In our society, toxic relationships are romanticized. If you’re in a romantic relationship and your partner attempts to control your movements, they are often described or interpreted as expressing their love for you. And of course, this way of thinking seems legitimate because, well, we learned this in childhood. Many of us were raised in environments where we couldn’t even control what time we went to sleep or how short our hair could be. If you were raised in a strict household where everything you did was heavily monitored and you rarely, if ever, had opportunities to make informed decisions for yourself, you were socialized to normalize symptoms of domination. So moving from a controlling household to a controlling partner doesn’t seem that abnormal. Reflecting on the sometimes tumultuous and remarkably painful moments in childhood can lead to new routes that circumvent the allure of toxic relationships. Without deep and honest reflection, however, we are prone to overlook childhood connections that may have trapped us in a cycle of psychological servitude.

While the glorification of toxic relationships are rampant onscreen, in families, and friendships, there is also an overarching sense of urgency fueling unconscious coupling. And the pressure to partner up regardless of signs of toxicity can be debilitating. To measure what is deemed valuable in any society, you can begin by dissecting frequently asked questions. As a woman, I am often asked the same two questions. Whether it’s from a family member or a stranger, I can be sure to hear: Have you found someone yet? When are you having a baby? These questions, while well meaning at best and presumptuous at worst, reveal a larger phenomenon. Both questions indicate assumed interest. According to these two questions, I should be interested in pursuing a romantic relationship and motherhood. It presupposes that my number one priority is in finding someone, and if my response is that I am not in a romantic relationship, I receive reactions of pity: “Oh you’ll find him soon. I know he’s out there.” Which illuminates other presuppositions because I’m sexually fluid and I am highly attracted to one’s personality regardless of genitalia and gender identity. More fitting questions we might consider exploring frequently include: How is your inner landscape? What’s the energy of your inner circle like these days? By ritualizing questions and thought processes that provide space to contemplate and assess our individual selves, we reprioritize self-reflection.

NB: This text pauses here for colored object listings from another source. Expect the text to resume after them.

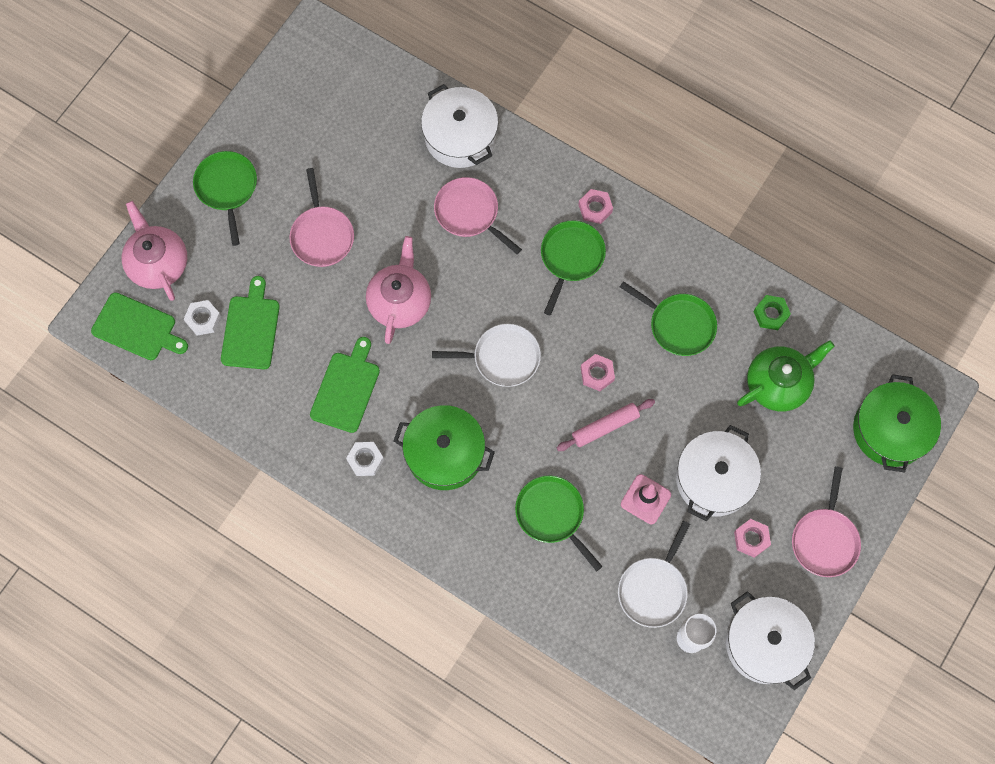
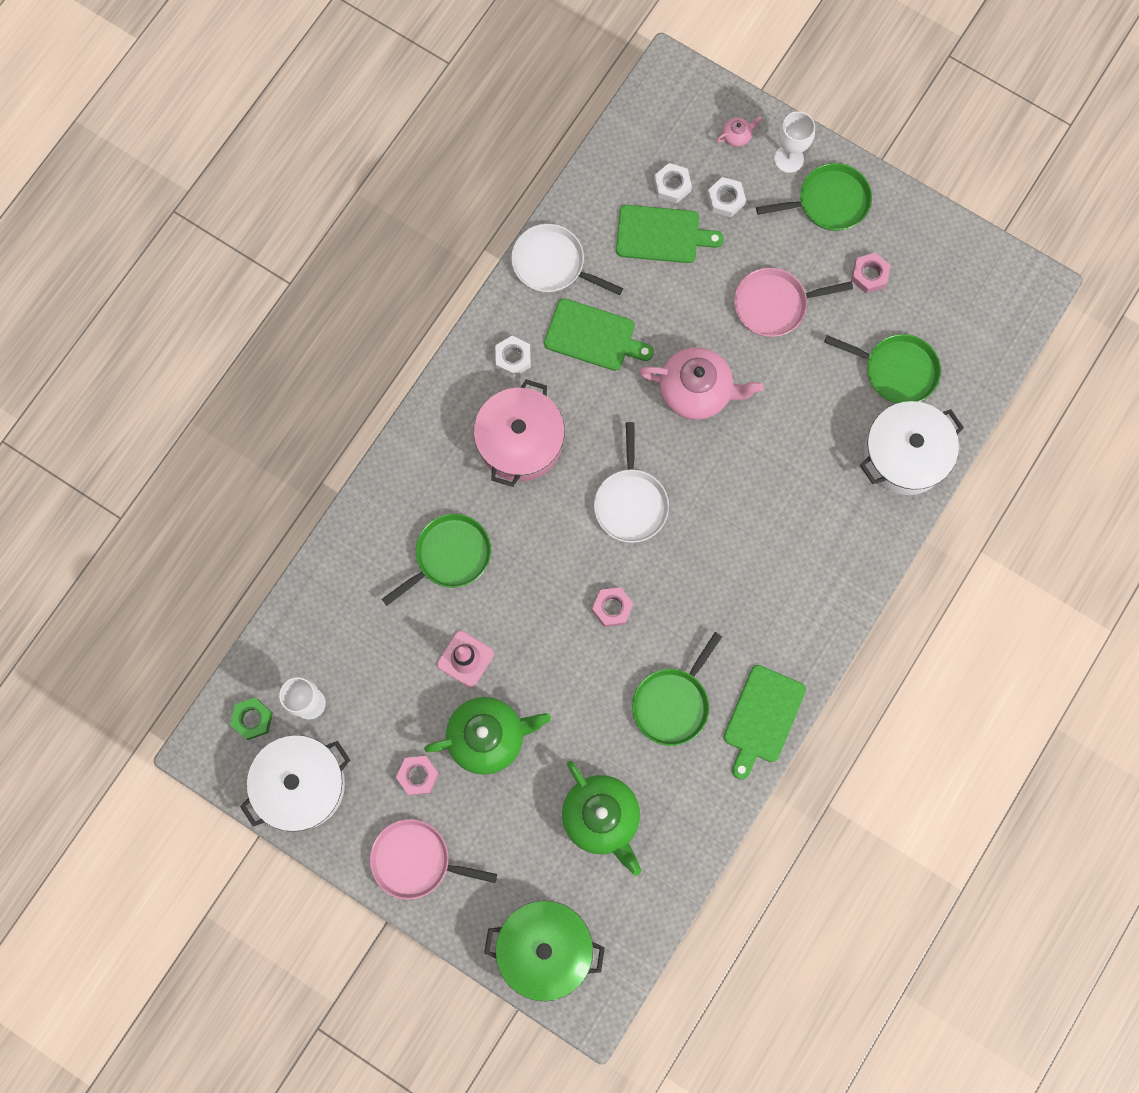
camera: 90 degrees right, 5 degrees up
green cutting board [91,292,188,360] -> green cutting board moved to [724,665,806,780]
pink teapot [122,201,187,301] -> pink teapot [716,116,762,147], size x0.42
green pot [393,405,495,490] -> pink pot [474,379,565,487]
pink pan [434,177,522,254] -> none
green pan [541,220,606,315] -> green pan moved to [824,334,941,403]
pink rolling pin [557,399,655,451] -> none
pink nut [578,189,613,224] -> pink nut moved to [851,253,891,293]
white pan [618,521,690,628] -> white pan moved to [511,224,623,295]
white pot [676,425,761,521] -> green teapot [424,697,551,775]
green nut [753,295,791,330] -> green nut moved to [230,698,273,740]
none -> white nut [707,177,746,217]
none -> white goblet [774,111,815,173]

Too many of us are seeking peace and comfort in dysfunctional romantic relationships at the expense of our inner landscape. When I speak of inner landscape, I am speaking of the interconnected aspects of our psychosocial, sociopolitical, emotional, intellectual, relational, collective, imaginative selves. Who are we when we are sitting alone with our individual vulnerabilities? Who are we when we are in the company of selected comrades? What are we craving when we select our comrades and lovers? Who are we in relation to the broader communities in which we belong? How do we grapple with the larger context of our peculiar social conditions? How do we extend our sight and imagine that which seems improbable? To determine if you are compromising your inner landscape to date, I implore you to wrestle with these questions in the most radically honest way.

So to my dear friend of over ten years, I’d like to say explicitly that you have not failed at relationships. You have, however, compromised your inner landscape to date, and I can only hope that one day you ask the type of questions and move in such a way that announces instantly to any prospective partner, “I am worthy of and will accept nothing less than radical love!”